Clause standard ou personnalisée

La clause bénéficiaire standard « Mon conjoint, à défaut mes enfants, nés ou à naître, vivants ou représentés, par parts égales ; à défaut mes héritiers, par parts égales » convient tout à fait au souscripteur qui veut que son conjoint reçoive l’intégralité du capital, ou, s’il décède, que celui-ci soit partagé entre ses enfants (ou petits-enfants ou à défaut ses héritiers).

Pour tout autre bénéficiaire (concubin, parent éloigné, tiers sans lien de parenté…), en revanche, il est impératif d’être plus précis, de l’identifier clairement par ses nom, prénom, date et lieu de naissance, adresse, etc. Entre concubins, par exemple, il est recommandé de désigner nommément le bénéficiaire, quitte à intégrer une condition de vie commune au moment du décès pour qu’il reçoive le capital.

Bénéficiaire de premier et deuxième rang

Le choix du bénéficiaire est une prérogative du souscripteur de l’assurance-vie. Vous pouvez en désigner plusieurs de même rang ou plusieurs de rangs différents. Dans le premier cas, chaque bénéficiaire sera appelé à percevoir une part du capital-décès ; dans le second, c’est le bénéficiaire de premier rang qui le percevra intégralement ou, s’il y renonce ou s’il décède avant l’assuré, le bénéficiaire de second rang.

À défaut de précisions dans le contrat, le capital sera réparti par parts égales entre les différents bénéficiaires de même rang. Mais vous pouvez choisir de gratifier chacun différemment : par exemple, 50 % à votre conjoint et 50 % à vos enfants répartis entre eux, par parts égales.

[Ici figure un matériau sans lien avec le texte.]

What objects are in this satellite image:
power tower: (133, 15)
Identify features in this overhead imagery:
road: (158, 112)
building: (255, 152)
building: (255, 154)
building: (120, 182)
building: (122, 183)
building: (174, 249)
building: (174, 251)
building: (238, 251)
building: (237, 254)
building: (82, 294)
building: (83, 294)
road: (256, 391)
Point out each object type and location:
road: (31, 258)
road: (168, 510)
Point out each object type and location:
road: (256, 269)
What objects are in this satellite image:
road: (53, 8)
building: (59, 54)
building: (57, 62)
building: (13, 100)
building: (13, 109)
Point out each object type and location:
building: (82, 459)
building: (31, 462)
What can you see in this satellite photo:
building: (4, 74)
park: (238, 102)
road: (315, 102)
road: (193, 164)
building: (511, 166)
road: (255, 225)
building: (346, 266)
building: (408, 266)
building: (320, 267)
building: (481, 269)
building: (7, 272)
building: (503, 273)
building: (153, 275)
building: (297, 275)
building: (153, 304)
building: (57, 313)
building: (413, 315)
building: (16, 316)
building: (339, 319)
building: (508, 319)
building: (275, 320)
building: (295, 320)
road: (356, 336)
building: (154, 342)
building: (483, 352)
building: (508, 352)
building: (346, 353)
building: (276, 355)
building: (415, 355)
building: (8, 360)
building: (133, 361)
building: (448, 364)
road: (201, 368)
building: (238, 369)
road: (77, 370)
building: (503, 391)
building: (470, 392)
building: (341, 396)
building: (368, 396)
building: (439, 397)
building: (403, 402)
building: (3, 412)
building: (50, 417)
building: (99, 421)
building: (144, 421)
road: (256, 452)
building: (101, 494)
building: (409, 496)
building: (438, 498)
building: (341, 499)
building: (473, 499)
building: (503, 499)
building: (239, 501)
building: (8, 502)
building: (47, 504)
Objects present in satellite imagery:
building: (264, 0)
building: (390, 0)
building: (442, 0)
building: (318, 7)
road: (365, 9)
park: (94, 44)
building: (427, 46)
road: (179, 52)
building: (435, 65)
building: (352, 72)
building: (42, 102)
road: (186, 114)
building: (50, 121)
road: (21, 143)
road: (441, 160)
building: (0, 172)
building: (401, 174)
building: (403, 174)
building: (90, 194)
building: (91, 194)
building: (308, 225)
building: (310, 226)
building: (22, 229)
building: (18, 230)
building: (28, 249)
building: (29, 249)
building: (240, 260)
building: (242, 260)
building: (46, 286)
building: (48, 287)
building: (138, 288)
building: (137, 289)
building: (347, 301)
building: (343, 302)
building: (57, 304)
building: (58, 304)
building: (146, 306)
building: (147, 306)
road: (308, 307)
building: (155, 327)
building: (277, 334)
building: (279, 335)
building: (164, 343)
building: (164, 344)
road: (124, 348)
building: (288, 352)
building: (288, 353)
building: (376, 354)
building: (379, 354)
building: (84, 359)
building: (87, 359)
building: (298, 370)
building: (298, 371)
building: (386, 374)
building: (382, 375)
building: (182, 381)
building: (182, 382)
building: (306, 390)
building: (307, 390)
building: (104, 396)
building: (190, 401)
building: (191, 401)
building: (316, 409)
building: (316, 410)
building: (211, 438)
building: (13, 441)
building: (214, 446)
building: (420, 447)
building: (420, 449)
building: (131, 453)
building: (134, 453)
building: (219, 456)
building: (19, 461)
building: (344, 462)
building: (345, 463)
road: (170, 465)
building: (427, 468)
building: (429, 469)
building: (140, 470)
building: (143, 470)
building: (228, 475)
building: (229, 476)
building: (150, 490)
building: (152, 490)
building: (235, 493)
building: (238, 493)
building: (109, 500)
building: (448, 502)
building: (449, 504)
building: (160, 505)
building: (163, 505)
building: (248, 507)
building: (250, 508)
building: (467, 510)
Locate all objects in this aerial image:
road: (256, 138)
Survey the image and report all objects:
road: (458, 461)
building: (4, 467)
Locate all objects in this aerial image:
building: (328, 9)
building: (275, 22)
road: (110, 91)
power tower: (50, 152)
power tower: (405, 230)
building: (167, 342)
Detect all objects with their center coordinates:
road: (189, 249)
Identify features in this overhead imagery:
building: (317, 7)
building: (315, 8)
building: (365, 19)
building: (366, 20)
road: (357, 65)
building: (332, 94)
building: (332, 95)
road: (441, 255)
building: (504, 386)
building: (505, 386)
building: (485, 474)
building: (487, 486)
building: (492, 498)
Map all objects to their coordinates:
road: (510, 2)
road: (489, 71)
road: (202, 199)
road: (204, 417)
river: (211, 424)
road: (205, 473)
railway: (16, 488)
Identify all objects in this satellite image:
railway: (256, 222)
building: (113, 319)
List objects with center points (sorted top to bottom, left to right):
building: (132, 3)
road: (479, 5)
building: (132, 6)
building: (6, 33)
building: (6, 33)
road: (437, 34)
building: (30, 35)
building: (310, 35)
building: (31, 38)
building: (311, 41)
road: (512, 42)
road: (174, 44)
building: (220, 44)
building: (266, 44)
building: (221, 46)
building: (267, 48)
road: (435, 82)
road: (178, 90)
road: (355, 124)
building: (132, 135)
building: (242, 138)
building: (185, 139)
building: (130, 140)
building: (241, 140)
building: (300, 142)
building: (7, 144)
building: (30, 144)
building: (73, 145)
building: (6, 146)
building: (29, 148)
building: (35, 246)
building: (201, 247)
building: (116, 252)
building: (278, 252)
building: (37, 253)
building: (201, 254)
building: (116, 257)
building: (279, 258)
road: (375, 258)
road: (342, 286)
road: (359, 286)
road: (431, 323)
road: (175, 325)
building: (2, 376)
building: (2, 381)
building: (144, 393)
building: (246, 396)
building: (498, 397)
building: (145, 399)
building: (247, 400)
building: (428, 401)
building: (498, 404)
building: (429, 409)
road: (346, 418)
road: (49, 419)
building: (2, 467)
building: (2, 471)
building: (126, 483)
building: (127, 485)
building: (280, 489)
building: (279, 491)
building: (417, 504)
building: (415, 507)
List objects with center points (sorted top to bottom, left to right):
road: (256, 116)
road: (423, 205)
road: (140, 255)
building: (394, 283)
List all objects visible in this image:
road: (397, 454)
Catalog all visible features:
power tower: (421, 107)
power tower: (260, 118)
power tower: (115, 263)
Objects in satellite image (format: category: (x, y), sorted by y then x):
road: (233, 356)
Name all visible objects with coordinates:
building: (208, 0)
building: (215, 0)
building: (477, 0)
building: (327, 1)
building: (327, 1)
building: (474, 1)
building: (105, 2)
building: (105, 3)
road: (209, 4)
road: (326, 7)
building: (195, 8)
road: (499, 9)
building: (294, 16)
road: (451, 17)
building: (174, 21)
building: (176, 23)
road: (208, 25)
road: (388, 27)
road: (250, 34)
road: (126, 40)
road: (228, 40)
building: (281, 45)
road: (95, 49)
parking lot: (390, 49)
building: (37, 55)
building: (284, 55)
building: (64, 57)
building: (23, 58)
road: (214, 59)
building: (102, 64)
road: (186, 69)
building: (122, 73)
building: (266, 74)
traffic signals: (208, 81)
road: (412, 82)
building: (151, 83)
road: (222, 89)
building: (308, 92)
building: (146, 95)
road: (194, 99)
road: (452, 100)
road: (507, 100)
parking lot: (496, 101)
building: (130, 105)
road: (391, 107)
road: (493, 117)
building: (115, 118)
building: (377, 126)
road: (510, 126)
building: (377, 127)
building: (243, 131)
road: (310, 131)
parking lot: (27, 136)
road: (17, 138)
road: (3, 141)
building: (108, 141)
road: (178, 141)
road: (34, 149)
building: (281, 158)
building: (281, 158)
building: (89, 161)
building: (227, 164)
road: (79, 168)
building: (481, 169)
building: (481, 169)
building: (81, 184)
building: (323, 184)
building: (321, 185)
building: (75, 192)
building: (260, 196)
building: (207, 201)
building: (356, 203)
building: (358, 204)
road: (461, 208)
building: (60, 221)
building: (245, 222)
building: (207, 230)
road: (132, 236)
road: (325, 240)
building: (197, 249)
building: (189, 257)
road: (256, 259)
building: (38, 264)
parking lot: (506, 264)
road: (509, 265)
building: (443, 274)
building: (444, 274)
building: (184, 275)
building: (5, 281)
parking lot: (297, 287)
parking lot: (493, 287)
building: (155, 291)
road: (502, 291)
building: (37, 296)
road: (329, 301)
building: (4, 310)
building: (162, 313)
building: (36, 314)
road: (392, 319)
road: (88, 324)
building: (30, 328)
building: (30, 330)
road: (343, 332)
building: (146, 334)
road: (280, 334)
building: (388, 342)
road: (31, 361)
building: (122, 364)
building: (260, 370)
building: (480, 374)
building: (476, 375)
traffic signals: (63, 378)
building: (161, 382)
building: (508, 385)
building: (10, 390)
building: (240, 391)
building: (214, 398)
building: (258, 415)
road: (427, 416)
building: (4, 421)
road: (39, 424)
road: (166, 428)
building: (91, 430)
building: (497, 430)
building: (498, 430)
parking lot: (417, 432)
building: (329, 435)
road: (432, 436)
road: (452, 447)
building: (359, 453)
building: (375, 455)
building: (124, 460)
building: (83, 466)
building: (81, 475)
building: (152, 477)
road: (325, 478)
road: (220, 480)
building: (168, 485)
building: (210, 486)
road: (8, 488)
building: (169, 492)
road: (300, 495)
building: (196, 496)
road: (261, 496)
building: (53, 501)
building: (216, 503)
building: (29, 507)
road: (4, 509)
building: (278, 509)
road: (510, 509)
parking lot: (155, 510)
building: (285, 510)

Modification et acceptation du bénéficiaire

Vous êtes libre de modifier à tout moment les personnes désignées bénéficiaires de votre assurance vie. Il suffit d’adresser un courrier à l’assureur daté et signé précisant les nom, prénom, adresse, date et lieu de naissance des personnes désignées, et/ou la nouvelle répartition des capitaux.

Toutefois, si le bénéficiaire de votre assurance vie en a accepté le bénéfice, vous ne pouvez plus modifier la clause bénéficiaire de votre contrat sans son accord. Mais l’acceptation ne peut pas être tacite, elle doit nécessairement résulter d’un acte écrit contresigné de votre main. Tant que vous n’avez pas signé un tel acte, vous restez libre de changer le bénéficiaire de votre assurance vie.